DATA SHOWN:
=-=-=
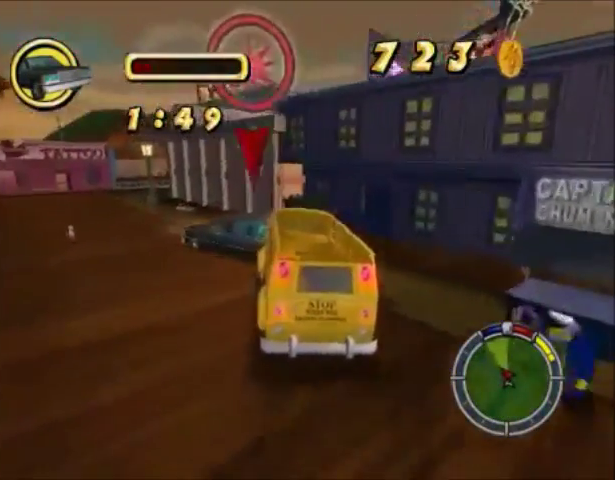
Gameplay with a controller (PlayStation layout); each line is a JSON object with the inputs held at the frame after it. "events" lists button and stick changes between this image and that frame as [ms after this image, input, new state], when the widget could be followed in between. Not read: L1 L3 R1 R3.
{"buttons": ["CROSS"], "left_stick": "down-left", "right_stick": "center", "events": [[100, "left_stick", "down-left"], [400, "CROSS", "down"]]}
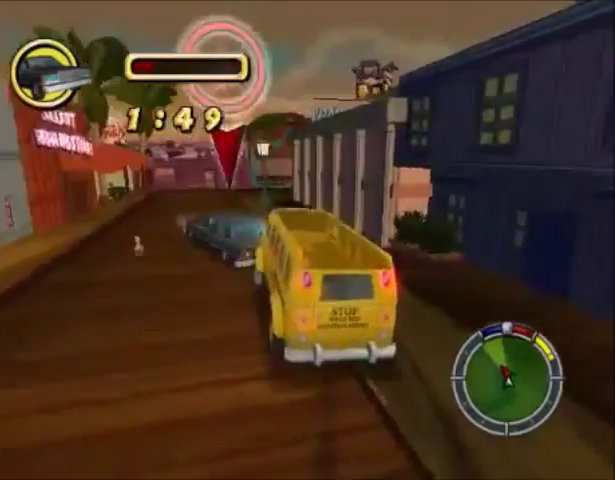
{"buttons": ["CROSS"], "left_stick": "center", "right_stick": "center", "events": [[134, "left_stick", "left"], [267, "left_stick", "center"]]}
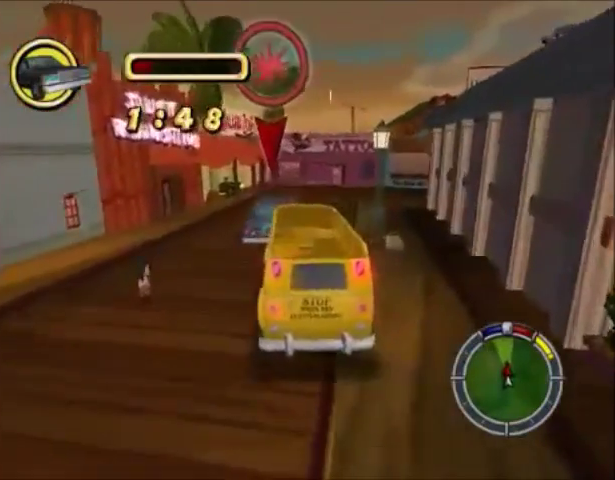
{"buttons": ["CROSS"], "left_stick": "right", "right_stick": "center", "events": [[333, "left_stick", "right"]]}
=-=-=
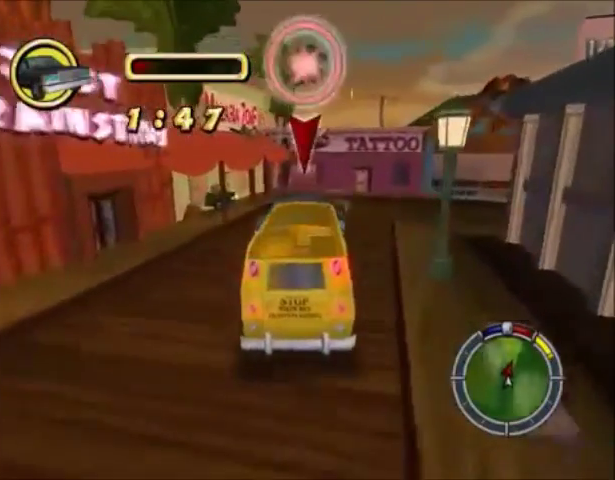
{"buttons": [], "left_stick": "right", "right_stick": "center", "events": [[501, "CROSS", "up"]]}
=-=-=
PROBLEM DETAILS: Find all the lines containing "center" in the material, then copy them.

ANSWER TO THIS TASK:
{"buttons": ["CROSS"], "left_stick": "down-left", "right_stick": "center", "events": [[100, "left_stick", "down-left"], [400, "CROSS", "down"]]}
{"buttons": ["CROSS"], "left_stick": "center", "right_stick": "center", "events": [[134, "left_stick", "left"], [267, "left_stick", "center"]]}
{"buttons": ["CROSS"], "left_stick": "right", "right_stick": "center", "events": [[333, "left_stick", "right"]]}
{"buttons": [], "left_stick": "right", "right_stick": "center", "events": [[501, "CROSS", "up"]]}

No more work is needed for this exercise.